No, this isn't a Stanford Healthcare promo, it's just a picture of my latest hospital gown. I think it's pretty fancy, what with the embroidery and all. At any rate, it beats the hell out of the paper ones.
That said, critiquing medical fashion is not the topic for today's post. Health is.
There are many things we take for granted in life. One of them is our health. We don't mean to do it, it just happens. Something as simple as breathing usually goes undetected and without comment -- until we can't breathe, that is. It is then and only then that we notice our breath as the absolute necessity it is. Just ask anyone with asthma.

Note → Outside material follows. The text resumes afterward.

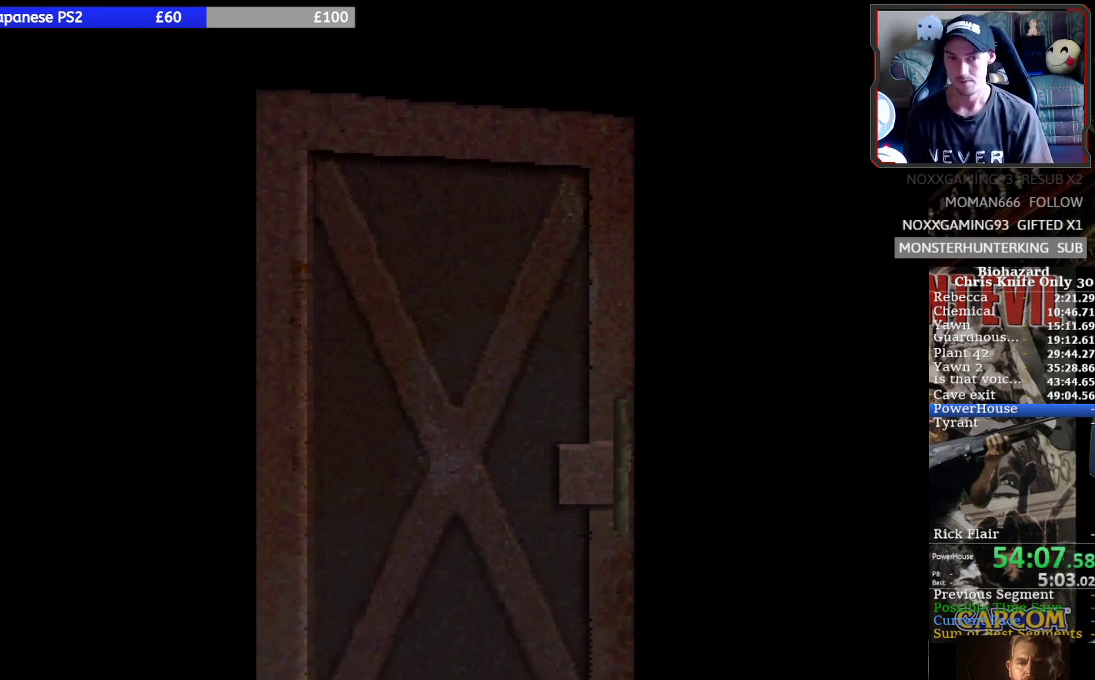
{"buttons": ["SQUARE", "DPAD_UP", "DPAD_LEFT"], "left_stick": "center", "events": []}
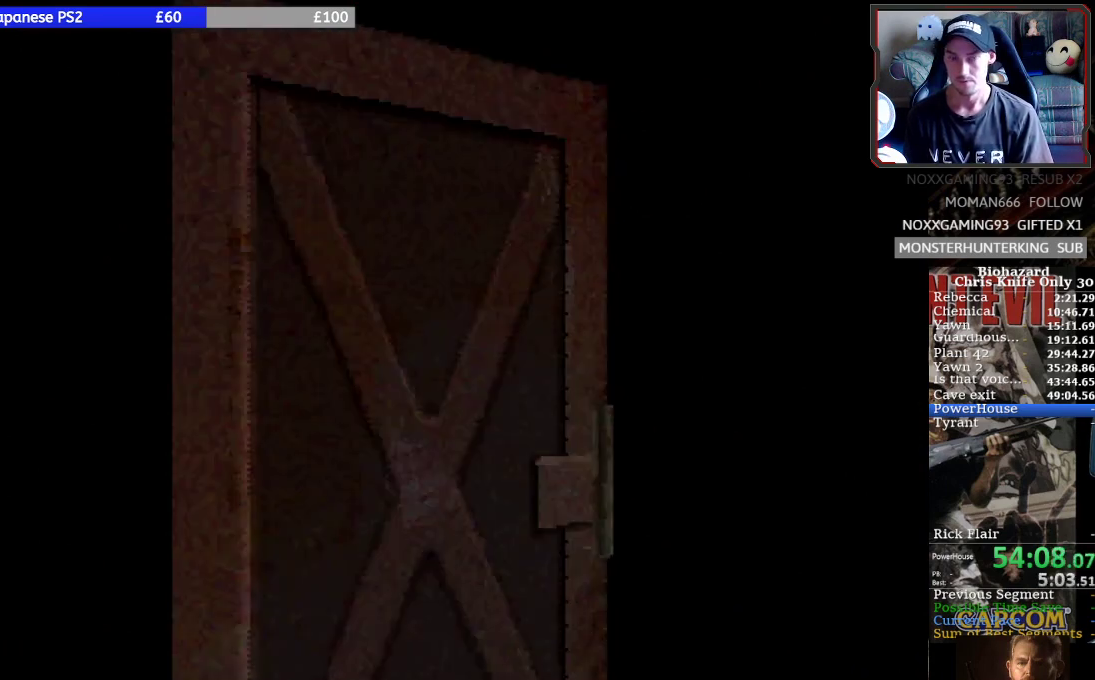
{"buttons": ["SQUARE", "DPAD_UP", "DPAD_LEFT"], "left_stick": "center", "events": []}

There's another layer as well, and that is underestimating the general sense of just feeling good. Until you've spent days or weeks in bed because of the flu or some other malady, you don't know how good you have it. You don't notice that you feel good, you simply take it for granted when you get up and put your slippers on in the morning.
But these moments shouldn't go unnoticed. For the last two weeks, for example, I have been living with the side effects of a new cancer treatment that has left me nauseous more often than not, and battling a level of fatigue I haven't seen since the good ole' chemo days. Now, instead of noticing that I feel bad, I notice when I feel good. I literally stop, relax into a smile, and acknowledge out loud that "right this moment I feel good."
I relish it. I cherish it. I long for it.
I have come to deeply understand why people become so despondent when living with chronic pain. A dear friend of mine took her own life long ago after suffering with unrelenting, untreatable back pain for years. I get it. It breaks you down small bits at a time, just like water over stone etches a path if left to run the same course unimpeded day after day.
So I am reminded once again never to take feeling good for granted, and so I share this reminder with you. Rejoice in it. Celebrate it. Love it and honor it, because without it life just isn't the same.
Go ahead -- take a deep breath, then pause to appreciate that your body's amazingly simple yet complicated ability to do just that is a gift, not a given.